第3節:教祖の晩餐(フィースト・オブ・ドグマ)
教団本部の奥深くに位置する「白金の食堂」は、聖都の絶望を塗り潰すような、過剰な芳香と熱気に満ちていた。
「……あな、恐ろしや。この都のどこに、これほど瑞々しい果実と、霜の降りた肉が眠っていたのかしら」
エレーナは、胸元の開いた豪奢なドレスを揺らし、驚きを装った吐息をついた。
彼女の視線の先では、教祖――肥大した腹を金糸の法衣に押し込めた男が、下卑た笑みを浮かべて肉の塊を切り分けている。
「ははは! 聖女殿、驚くことはない。これこそが神の恩寵、我ら選ばれし『導き手』にのみ許された、浄化の果てにある祝祭なのだよ」
教祖が手にした銀のフォークの先には、驚くほど鮮やかな赤身の肉が刺さっている。
それは現代の低温真空調理を魔法で強引に再現したかのように、表面は香ばしく、内側からは肉汁が溢れ出していた。
さらに、テーブルの中央には、ニコが地下道で解析した「浄化配管」を私物化した結果である、水晶のように透明な巨大な氷が鎮座している。
教祖はその氷を砕き、金杯の酒を冷やしながら、アレクへと視線を向けた。
「さて、アレク殿。先ほどの話の続きを聞こうか。聖水を『十倍』に。……その甘美な響きは、神の啓示にも勝る」
「簡単な理屈です、閣下」
アレクは、並べられた贅を尽くした料理に一切手を付けず、手元の手帳を事務的に開いた。
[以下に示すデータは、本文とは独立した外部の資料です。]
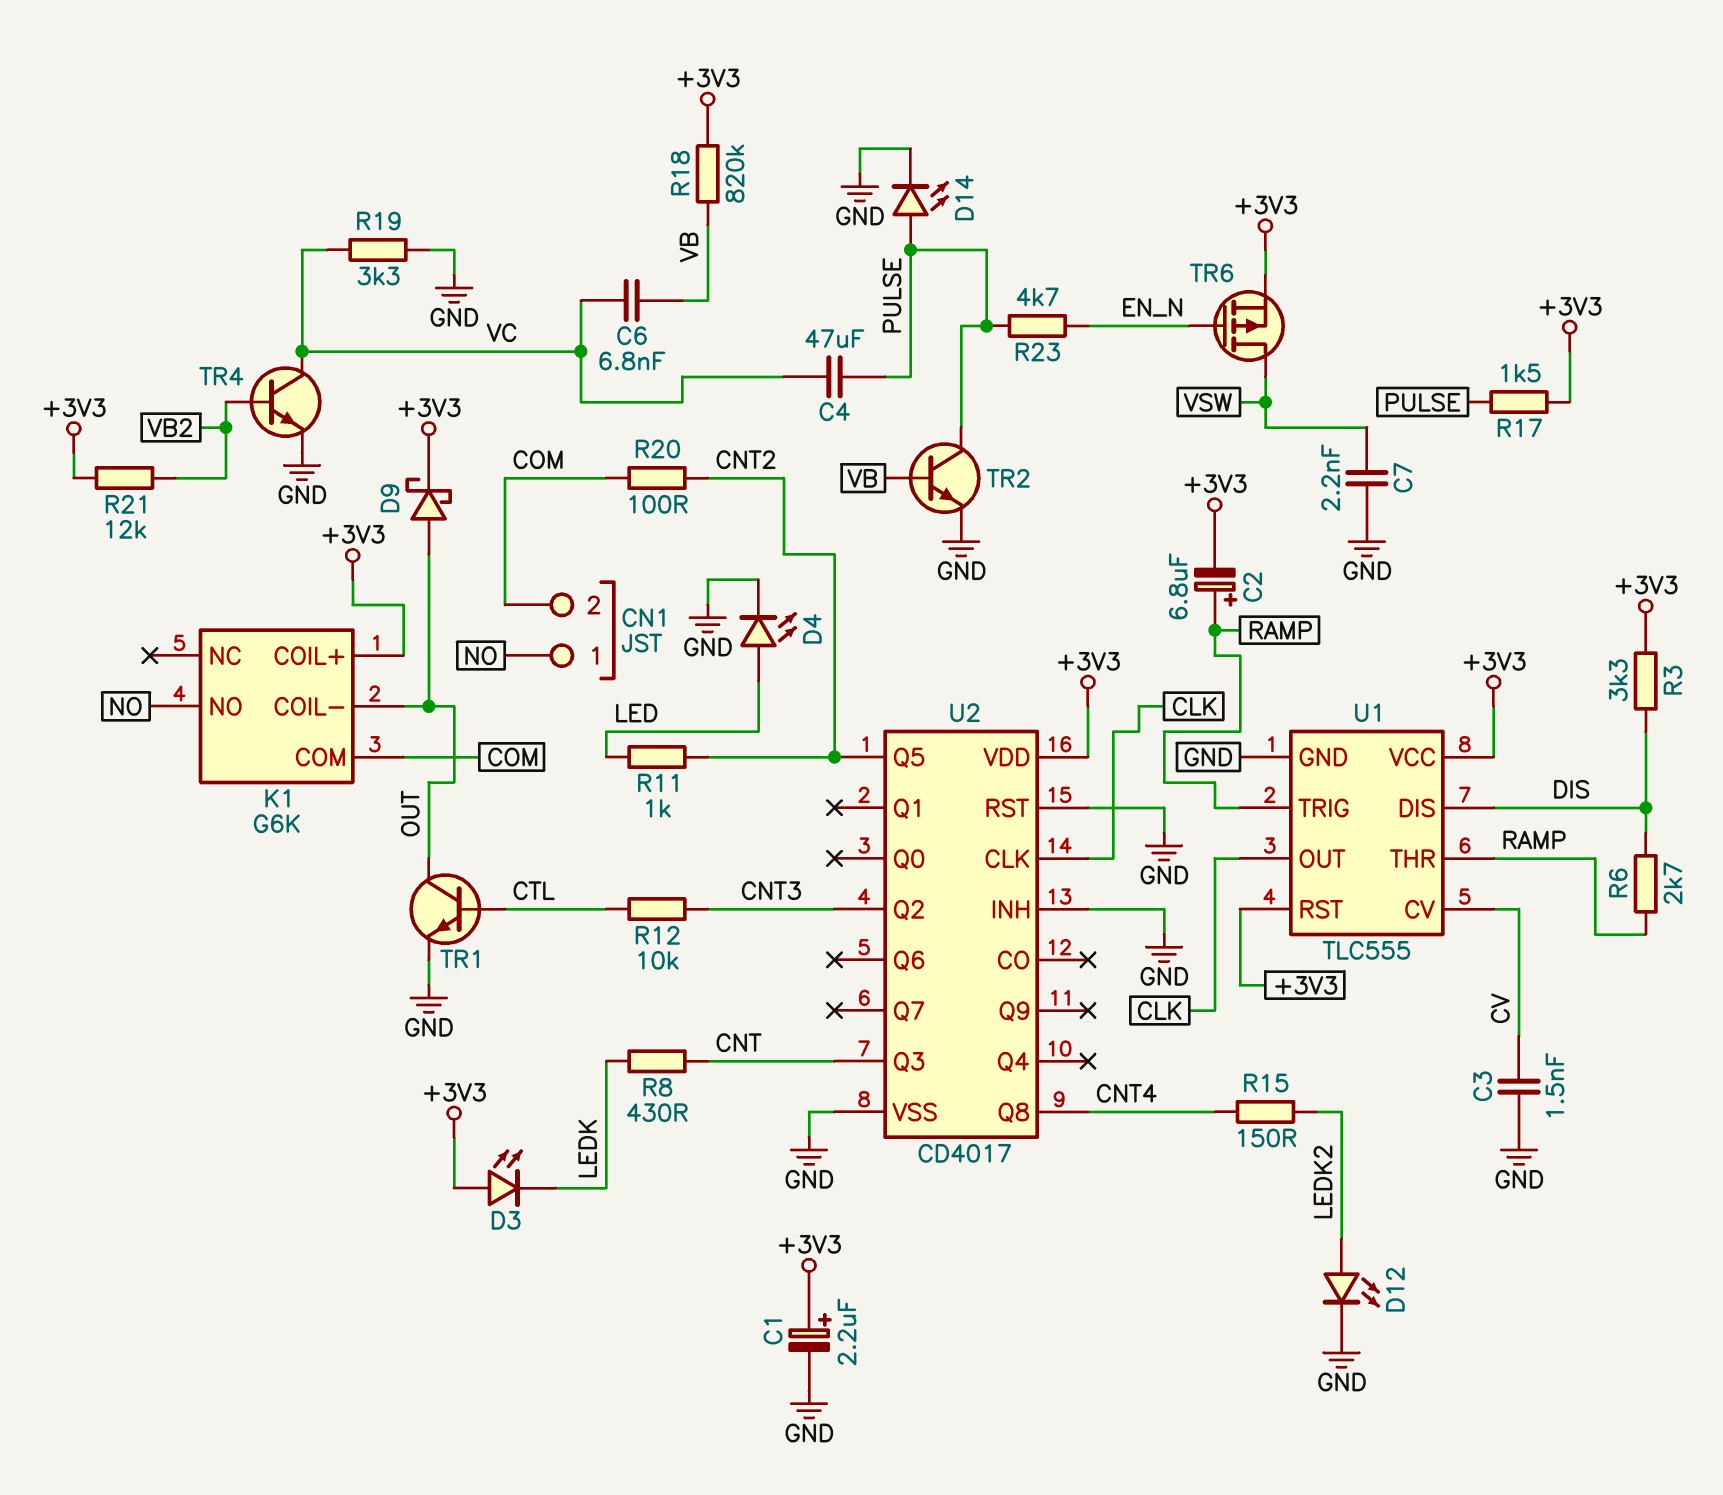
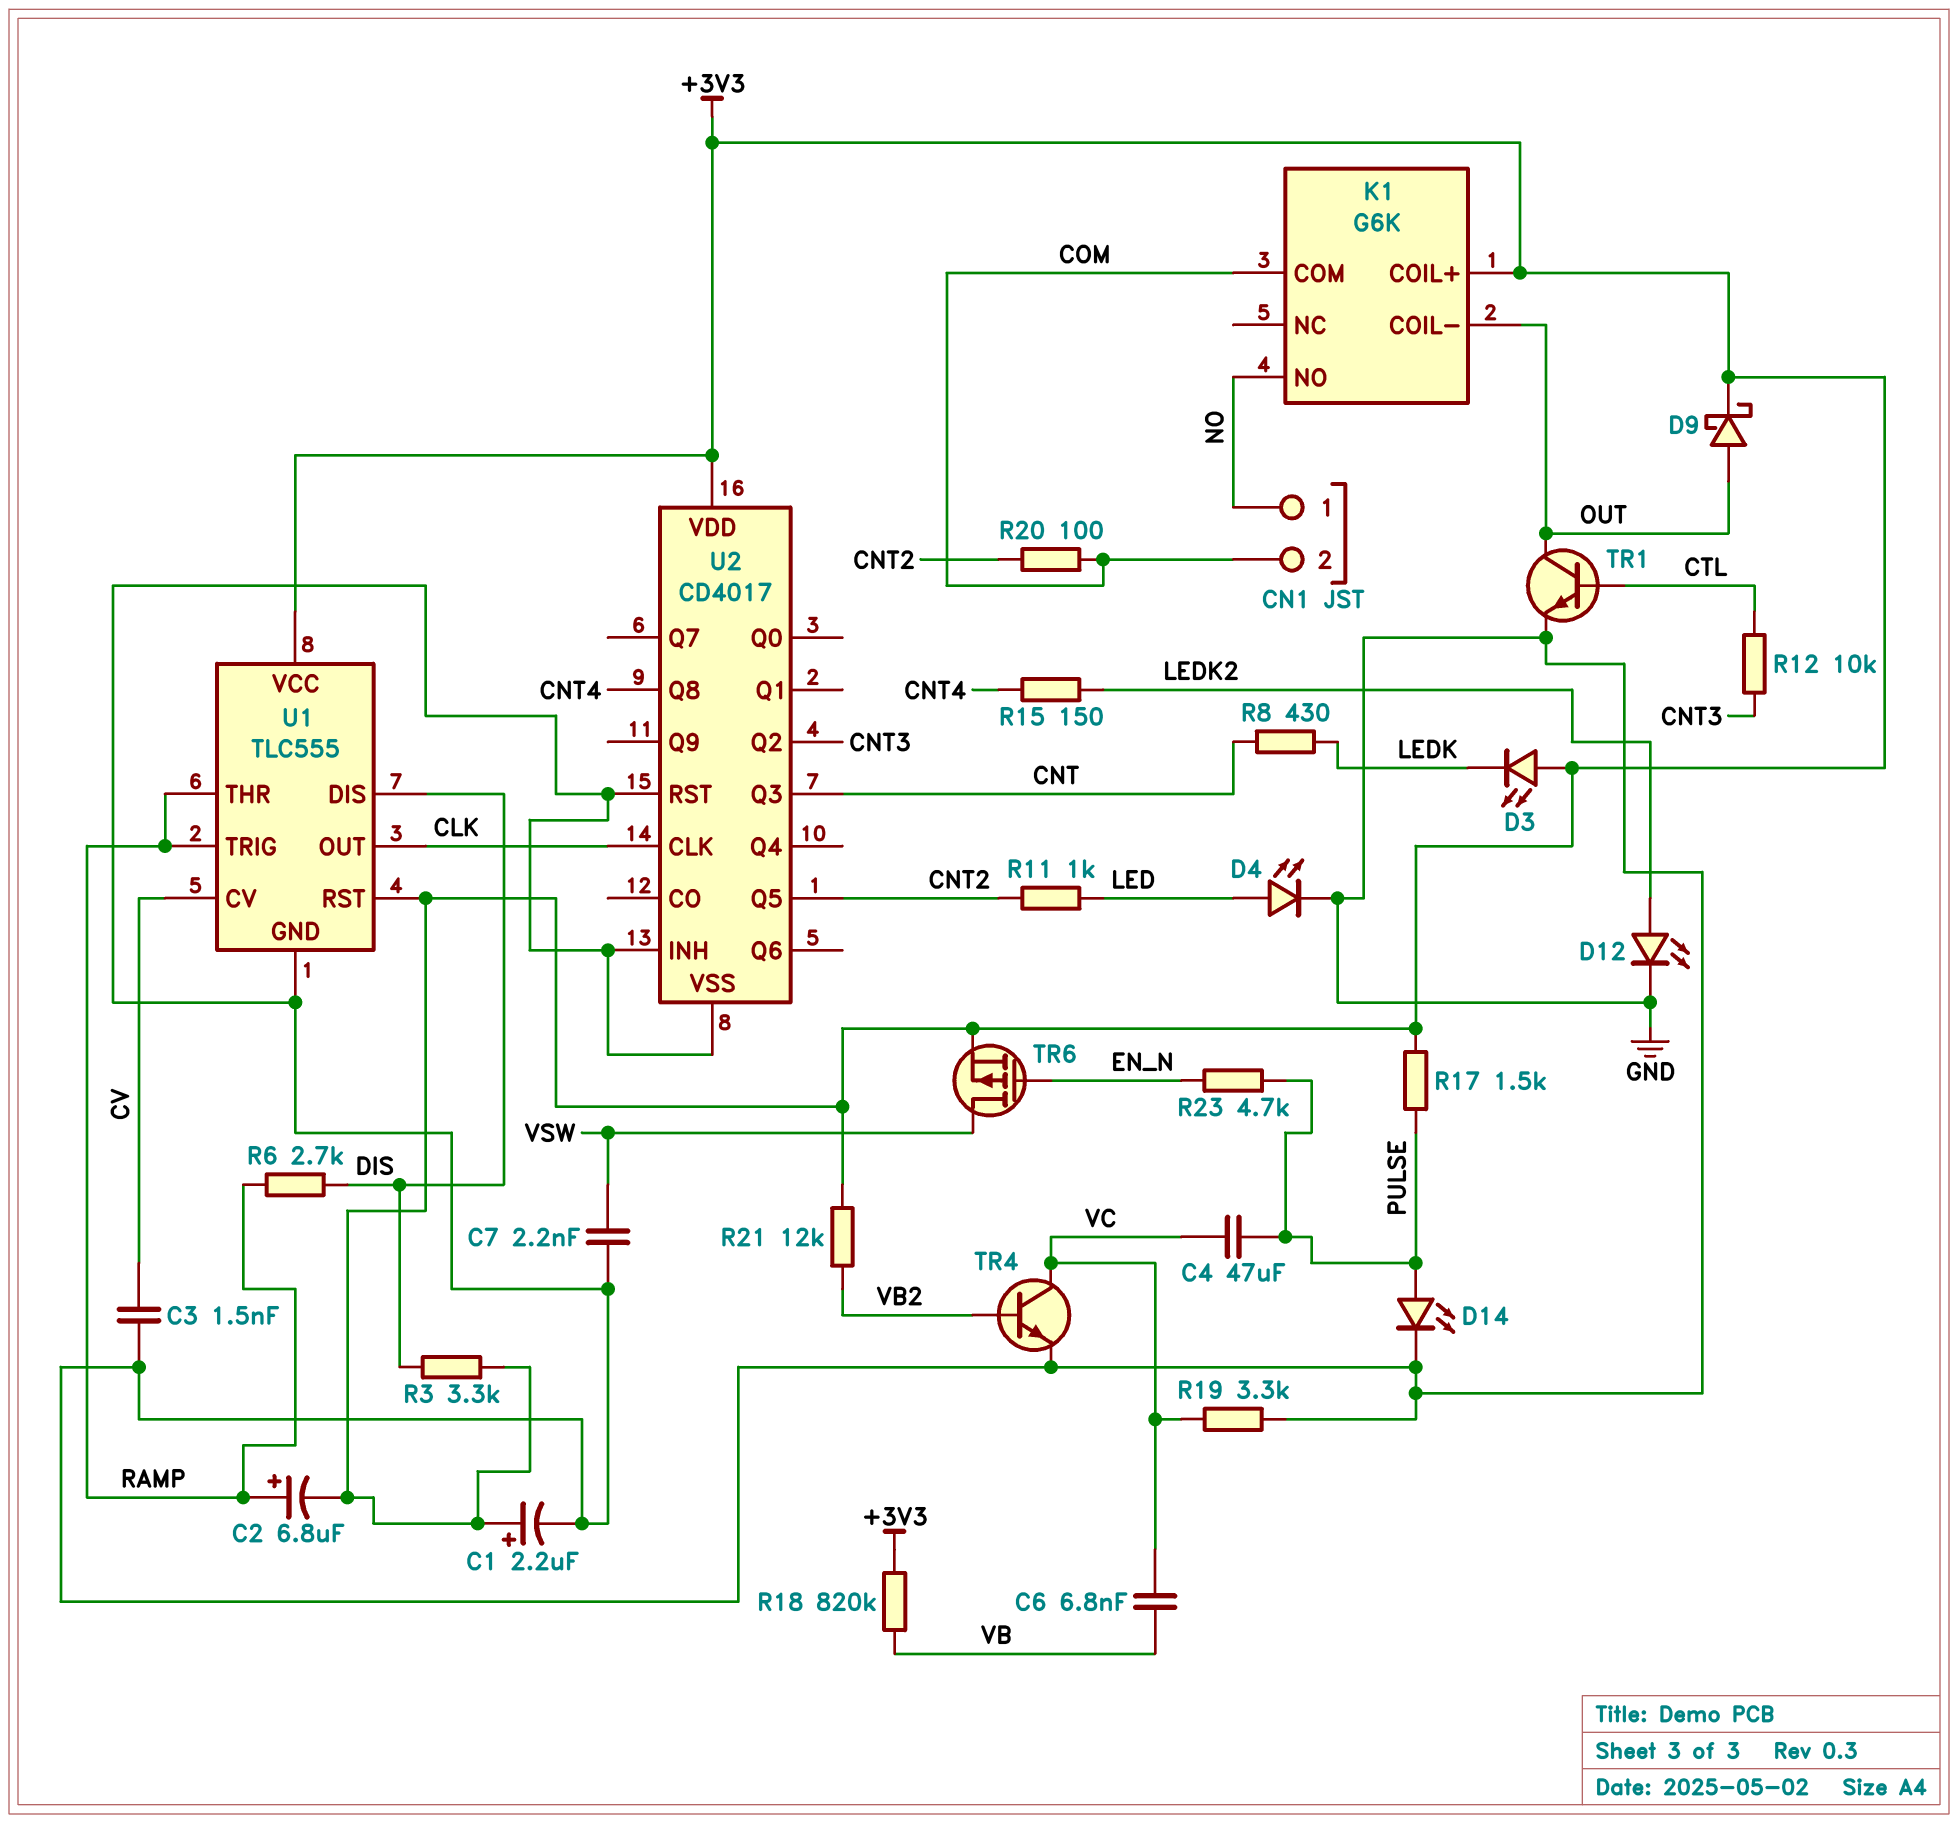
TR2: NPN (B VB, C PULSE, E GND) -> none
「今の貴方方のやり方は、一度の施しで一度の喜捨を得る『単発の取引』に過ぎない。非効率です。信者を救うのではなく、彼らをこの聖水なしでは生きていけない『永続的な需要家』として固定すべきだ。供給量を増やし、価格を半分に下げる。するとどうなるか。民衆は生活費のすべてを、呼吸するようにこの水へと投じるようになる。一度この仕組みに入れば、彼らは死ぬまで貴方方に富を献上し続ける……。出口のない、完璧な収益の循環です」
アレクの声には、信仰への敬意も、民への慈悲も混じっていない。
ただ、家畜の飼育効率を語るような冷徹さだけがあった。
「素晴らしい! まさに我々は同類だ。民草など、神の庭に茂る雑草に過ぎん。刈り取っても死なぬ程度に水をやり、その種を効率よく回収する……。アレク殿、貴殿のような『賢者』を待っていたのだよ!」
教祖は脂ぎった唇を舐め、アレクの肩を叩こうと手を伸ばしたが、アレクは書類を整理する動作で自然にそれをかわした。
その頃、食堂の壁一枚を隔てた厨房の裏手では、作業着に身を包んだニコとガードナーが、巨大なボイラー設備の点検を装っていた。
「……おいニコ、この熱源、妙だと思わないか」
ガードナーが、石造りの床に耳を当て、低く呟いた。
彼の指先が、壁の向こうにいる護衛たちの足音を正確にカウントしている。
「ああ、気づいてるぜ。……ここのボイラー、燃料の消費量が計算に合わねえ。まさかとは思うが、民衆が熱病で出してる『発熱』を魔力回路で吸い上げて、この調理場の動力に使ってるんじゃないか? 胸糞悪い再利用だぜ」
ニコは工具を回し、配管の接合部をあえて「緩く」締め直した。
ガードナーは、廊下を横切ろうとした若い信徒の視線を、鋭い眼光一つで威圧し、反対方向へ追い払う。
「……お嬢様が中でお上手を言ってる間に、こっちはいつでもこの『贅沢の心臓』を止められるようにしとく。ガードナー、もしもの時は頼むぜ」
「任せろ。あのデブ教祖の喉首を掻っ切るくらい、フォークを使うより簡単だ」
ガードナーは、腰に隠した短剣の感触を確かめ、再び飄々とした「無害な作業員」の顔に戻った。
窓の外からは、夜の冷気とともに、病に喘ぐ民の咳が絶え間なく聞こえてくる。
しかし、この食堂を支配するのは、キンキンに冷えた酒が喉を通る音と、欲望にまみれた教祖の笑い声だけだった。
アレクは、冷めた瞳で教祖を見つめ、心の中で次の「変数」を計算していた。